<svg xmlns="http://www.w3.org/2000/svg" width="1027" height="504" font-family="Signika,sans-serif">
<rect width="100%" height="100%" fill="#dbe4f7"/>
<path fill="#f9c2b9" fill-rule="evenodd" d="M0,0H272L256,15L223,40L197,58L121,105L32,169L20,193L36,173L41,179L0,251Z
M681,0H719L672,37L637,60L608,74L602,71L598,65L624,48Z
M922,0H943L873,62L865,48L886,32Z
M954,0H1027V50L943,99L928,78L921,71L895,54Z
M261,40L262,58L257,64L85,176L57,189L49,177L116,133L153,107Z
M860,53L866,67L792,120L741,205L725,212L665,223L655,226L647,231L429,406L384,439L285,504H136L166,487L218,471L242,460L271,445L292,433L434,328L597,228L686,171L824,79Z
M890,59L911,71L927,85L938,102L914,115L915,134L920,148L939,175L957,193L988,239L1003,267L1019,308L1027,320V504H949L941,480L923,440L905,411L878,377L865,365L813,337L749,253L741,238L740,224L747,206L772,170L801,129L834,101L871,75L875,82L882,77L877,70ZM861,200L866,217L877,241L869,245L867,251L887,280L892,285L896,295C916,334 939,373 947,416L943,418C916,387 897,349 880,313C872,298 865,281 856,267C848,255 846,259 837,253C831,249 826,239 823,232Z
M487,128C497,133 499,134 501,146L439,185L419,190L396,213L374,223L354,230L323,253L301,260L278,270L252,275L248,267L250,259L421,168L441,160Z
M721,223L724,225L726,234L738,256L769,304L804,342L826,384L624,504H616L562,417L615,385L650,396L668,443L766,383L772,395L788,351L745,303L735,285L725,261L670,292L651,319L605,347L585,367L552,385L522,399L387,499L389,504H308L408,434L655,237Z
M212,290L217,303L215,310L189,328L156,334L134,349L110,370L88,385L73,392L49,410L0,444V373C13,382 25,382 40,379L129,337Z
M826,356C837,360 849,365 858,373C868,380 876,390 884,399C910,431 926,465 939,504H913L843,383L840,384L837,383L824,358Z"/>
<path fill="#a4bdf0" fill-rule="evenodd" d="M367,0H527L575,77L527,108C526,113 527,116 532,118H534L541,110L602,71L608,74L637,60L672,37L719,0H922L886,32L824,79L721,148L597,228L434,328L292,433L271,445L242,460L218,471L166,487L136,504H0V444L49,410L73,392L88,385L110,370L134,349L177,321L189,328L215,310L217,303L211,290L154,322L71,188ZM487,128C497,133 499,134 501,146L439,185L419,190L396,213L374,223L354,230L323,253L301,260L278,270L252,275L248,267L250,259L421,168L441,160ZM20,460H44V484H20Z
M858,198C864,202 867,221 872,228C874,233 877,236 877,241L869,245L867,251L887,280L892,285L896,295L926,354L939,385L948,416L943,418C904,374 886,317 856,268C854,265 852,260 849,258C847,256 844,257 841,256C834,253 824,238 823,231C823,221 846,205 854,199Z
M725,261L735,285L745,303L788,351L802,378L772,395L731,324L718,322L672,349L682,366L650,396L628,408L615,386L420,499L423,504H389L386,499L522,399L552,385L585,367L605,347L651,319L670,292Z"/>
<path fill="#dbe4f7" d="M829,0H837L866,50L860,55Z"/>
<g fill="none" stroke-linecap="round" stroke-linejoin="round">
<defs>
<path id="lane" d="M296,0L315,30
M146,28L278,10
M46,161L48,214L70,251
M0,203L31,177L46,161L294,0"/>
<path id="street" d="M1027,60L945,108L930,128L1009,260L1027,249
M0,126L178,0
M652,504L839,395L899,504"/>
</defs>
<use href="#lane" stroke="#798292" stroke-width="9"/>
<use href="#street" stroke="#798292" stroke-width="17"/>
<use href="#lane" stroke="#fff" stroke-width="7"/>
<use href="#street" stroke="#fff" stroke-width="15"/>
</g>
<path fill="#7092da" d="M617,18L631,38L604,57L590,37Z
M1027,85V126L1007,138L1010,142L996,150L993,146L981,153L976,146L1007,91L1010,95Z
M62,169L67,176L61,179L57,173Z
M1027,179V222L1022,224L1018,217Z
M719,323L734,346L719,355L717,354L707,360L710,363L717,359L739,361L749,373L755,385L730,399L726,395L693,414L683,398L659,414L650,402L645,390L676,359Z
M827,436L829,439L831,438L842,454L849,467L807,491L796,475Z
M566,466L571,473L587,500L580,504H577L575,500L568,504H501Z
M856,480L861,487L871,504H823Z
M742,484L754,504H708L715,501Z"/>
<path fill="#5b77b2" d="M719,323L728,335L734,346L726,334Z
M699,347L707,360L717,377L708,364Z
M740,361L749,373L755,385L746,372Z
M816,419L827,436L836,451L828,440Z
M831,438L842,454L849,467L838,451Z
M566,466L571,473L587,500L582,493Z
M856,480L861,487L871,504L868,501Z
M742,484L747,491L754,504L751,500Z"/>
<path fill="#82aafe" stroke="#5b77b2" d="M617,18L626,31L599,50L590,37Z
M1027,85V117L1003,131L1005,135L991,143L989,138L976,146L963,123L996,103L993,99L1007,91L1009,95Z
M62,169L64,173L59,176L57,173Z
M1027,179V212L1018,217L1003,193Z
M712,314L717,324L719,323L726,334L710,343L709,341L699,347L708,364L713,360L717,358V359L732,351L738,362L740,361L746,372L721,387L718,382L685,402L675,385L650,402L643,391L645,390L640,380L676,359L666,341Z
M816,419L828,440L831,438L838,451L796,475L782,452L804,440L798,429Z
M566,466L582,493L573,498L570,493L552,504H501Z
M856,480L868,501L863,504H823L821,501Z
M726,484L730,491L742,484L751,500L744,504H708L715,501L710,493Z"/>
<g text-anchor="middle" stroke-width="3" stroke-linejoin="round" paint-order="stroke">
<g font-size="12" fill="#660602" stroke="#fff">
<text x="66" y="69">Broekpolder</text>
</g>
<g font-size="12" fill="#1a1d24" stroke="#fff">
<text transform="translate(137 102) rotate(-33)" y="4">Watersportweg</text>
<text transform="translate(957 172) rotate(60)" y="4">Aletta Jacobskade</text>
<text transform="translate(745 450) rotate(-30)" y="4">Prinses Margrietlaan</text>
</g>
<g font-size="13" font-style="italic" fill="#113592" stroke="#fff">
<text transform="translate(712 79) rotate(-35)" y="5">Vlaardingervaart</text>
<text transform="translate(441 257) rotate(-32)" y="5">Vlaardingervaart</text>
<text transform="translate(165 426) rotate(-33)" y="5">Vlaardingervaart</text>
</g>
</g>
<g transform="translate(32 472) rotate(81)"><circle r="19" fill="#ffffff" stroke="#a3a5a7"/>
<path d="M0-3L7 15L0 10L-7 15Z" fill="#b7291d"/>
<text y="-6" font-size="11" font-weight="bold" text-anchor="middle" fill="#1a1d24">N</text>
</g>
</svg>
________________________
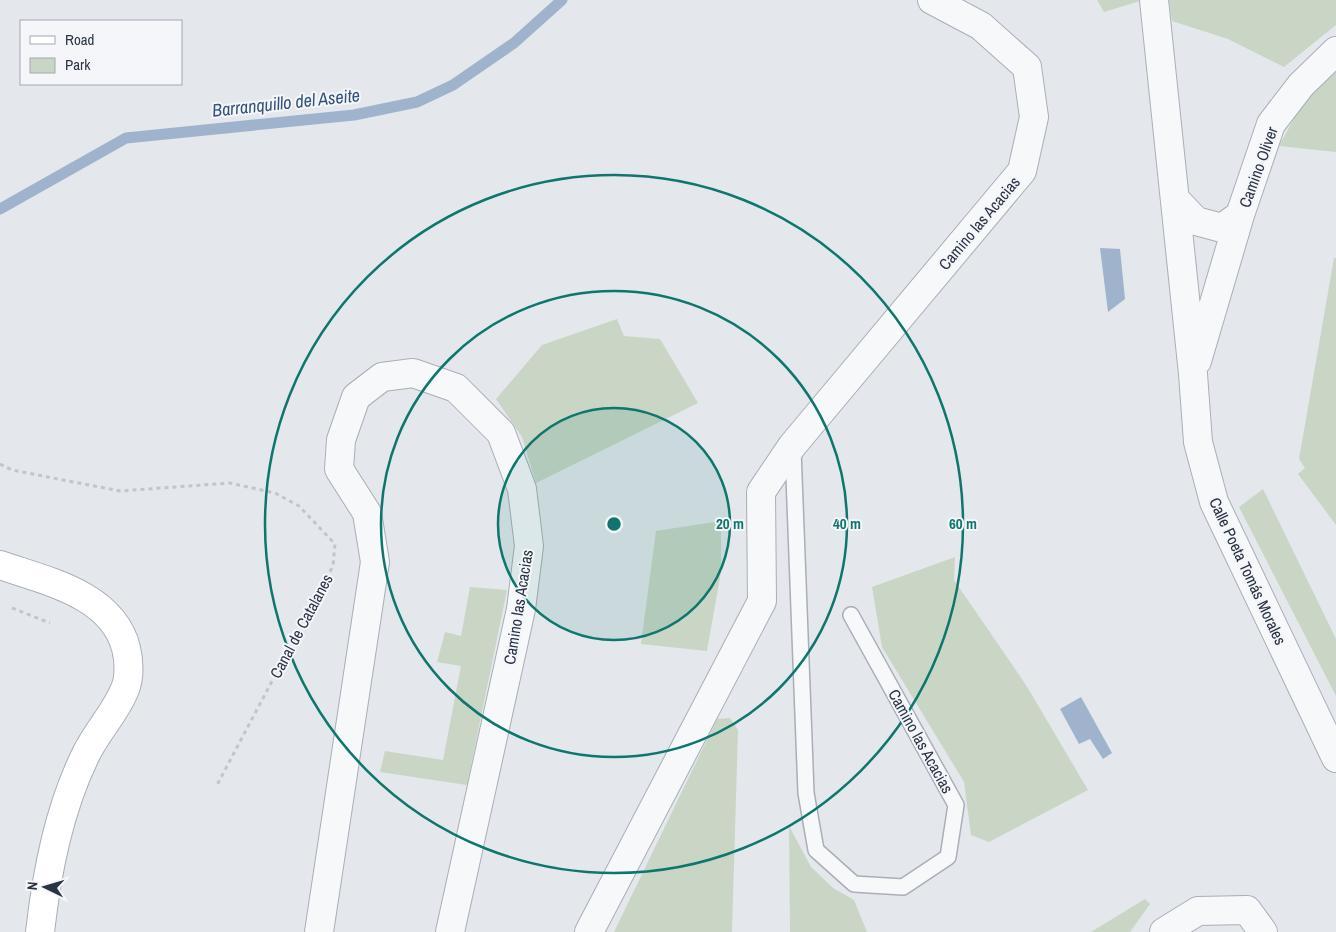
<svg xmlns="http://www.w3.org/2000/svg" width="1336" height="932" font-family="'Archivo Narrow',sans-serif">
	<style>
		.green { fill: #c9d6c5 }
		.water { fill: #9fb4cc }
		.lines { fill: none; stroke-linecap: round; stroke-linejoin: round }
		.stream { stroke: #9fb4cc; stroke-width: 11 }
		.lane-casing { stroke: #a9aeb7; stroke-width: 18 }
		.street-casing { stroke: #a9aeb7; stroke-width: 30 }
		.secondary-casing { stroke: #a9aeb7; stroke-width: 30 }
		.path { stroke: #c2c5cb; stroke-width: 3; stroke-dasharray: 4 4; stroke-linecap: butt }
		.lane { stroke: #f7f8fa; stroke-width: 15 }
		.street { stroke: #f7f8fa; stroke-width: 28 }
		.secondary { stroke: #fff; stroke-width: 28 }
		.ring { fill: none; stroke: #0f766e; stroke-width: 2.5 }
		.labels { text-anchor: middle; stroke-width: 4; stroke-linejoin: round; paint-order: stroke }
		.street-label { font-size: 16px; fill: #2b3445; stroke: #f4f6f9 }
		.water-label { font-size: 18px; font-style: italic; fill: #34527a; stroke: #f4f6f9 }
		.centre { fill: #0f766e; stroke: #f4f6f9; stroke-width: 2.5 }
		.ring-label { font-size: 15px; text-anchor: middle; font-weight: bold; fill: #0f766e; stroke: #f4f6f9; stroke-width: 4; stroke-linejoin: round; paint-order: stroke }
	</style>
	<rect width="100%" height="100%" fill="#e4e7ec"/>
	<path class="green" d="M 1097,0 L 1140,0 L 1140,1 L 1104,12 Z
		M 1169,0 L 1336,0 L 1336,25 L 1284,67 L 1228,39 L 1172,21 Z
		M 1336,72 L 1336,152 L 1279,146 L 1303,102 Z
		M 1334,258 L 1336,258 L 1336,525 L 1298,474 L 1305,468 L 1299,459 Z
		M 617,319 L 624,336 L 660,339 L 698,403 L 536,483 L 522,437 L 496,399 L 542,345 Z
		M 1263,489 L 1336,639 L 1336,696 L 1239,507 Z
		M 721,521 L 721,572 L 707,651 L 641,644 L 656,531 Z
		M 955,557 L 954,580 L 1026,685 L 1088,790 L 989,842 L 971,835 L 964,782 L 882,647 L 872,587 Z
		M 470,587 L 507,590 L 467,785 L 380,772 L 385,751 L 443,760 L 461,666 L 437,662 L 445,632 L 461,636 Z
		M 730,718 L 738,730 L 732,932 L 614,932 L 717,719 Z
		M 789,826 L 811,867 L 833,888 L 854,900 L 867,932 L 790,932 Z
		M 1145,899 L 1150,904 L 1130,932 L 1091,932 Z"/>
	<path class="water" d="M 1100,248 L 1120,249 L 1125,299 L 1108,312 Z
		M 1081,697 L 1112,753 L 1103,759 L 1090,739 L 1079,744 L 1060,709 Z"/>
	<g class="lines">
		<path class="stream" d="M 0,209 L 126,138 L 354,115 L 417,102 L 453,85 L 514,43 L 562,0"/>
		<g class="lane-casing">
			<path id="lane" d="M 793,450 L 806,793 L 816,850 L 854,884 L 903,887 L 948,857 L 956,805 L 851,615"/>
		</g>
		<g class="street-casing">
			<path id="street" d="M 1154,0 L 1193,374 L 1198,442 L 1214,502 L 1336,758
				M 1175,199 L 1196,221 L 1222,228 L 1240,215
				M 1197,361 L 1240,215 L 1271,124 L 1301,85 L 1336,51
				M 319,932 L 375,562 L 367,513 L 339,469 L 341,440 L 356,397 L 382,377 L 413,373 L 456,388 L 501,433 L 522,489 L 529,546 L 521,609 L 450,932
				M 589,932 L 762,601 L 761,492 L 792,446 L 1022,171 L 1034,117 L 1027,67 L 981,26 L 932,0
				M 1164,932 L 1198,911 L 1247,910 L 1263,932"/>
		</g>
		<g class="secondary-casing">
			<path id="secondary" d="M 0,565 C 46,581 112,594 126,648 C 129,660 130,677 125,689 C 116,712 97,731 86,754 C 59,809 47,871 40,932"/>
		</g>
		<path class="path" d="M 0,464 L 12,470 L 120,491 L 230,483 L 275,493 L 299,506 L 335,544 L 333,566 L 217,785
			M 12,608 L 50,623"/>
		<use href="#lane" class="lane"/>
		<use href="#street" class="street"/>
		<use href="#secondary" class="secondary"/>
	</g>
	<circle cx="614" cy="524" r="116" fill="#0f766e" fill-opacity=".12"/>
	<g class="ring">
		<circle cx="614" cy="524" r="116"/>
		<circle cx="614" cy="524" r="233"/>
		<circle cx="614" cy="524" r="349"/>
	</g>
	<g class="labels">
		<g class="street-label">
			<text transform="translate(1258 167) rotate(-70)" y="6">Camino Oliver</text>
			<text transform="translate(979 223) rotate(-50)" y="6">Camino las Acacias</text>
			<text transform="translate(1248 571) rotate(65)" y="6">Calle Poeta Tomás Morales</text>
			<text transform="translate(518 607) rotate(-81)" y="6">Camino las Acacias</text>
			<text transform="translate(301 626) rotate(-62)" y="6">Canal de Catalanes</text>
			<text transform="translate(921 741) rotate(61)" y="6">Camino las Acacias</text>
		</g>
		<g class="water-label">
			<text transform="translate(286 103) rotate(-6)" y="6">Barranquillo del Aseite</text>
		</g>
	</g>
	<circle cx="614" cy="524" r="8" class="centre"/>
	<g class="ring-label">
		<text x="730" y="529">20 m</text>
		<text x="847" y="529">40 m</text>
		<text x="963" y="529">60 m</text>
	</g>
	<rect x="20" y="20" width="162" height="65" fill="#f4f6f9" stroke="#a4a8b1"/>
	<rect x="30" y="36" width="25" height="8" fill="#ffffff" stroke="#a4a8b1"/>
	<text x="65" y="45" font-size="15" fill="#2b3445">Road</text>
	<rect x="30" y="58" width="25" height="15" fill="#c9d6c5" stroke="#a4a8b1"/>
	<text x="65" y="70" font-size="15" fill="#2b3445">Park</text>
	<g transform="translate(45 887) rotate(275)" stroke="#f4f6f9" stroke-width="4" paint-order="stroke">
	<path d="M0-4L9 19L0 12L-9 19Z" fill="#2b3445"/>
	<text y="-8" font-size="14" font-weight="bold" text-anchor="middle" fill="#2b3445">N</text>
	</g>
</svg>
________________________
WHAT THE EXERCISE ASKS
A complete answer gives every line of the data that includes "linecap".

THE COMPLETED TASK
<g fill="none" stroke-linecap="round" stroke-linejoin="round">
		.lines { fill: none; stroke-linecap: round; stroke-linejoin: round }
		.path { stroke: #c2c5cb; stroke-width: 3; stroke-dasharray: 4 4; stroke-linecap: butt }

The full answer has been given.